▶ [YOUR GOAL]
Copy each line of the entries that includes the word "elbow".

▶ [STUDY MATERIAL]
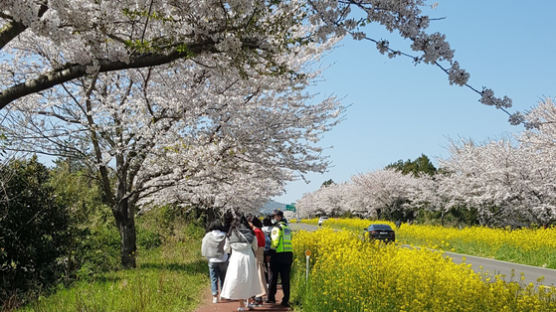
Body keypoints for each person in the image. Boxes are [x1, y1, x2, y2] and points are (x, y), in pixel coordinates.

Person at [220, 213, 265, 311]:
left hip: (236, 258)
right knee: (249, 279)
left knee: (238, 280)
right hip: (248, 257)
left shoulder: (231, 233)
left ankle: (241, 305)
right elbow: (255, 247)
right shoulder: (251, 233)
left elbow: (226, 249)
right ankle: (249, 302)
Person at [267, 209, 293, 307]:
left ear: (279, 217)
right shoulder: (287, 228)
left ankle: (271, 298)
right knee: (285, 279)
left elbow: (275, 242)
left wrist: (270, 252)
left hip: (278, 255)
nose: (272, 218)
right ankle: (286, 300)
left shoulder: (276, 228)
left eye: (274, 217)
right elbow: (290, 238)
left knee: (273, 277)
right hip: (288, 254)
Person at [201, 221, 229, 303]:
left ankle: (214, 296)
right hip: (223, 259)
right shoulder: (224, 235)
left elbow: (204, 246)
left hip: (212, 260)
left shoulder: (207, 236)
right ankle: (223, 294)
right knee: (223, 278)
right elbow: (227, 247)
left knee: (213, 278)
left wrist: (206, 256)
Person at [247, 215, 268, 306]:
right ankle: (258, 297)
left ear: (252, 222)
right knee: (259, 275)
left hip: (256, 254)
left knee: (258, 276)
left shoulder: (256, 232)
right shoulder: (260, 231)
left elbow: (256, 245)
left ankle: (258, 297)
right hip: (260, 254)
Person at [261, 216, 273, 286]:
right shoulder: (273, 229)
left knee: (264, 266)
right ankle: (272, 280)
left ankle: (266, 281)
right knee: (271, 267)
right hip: (271, 249)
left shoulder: (262, 229)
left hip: (263, 249)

▶ [THE COMPLETED TASK]
right elbow: (255, 247)
left elbow: (226, 249)
left elbow: (275, 242)
right elbow: (290, 238)
left elbow: (204, 246)
right elbow: (227, 247)
left elbow: (256, 245)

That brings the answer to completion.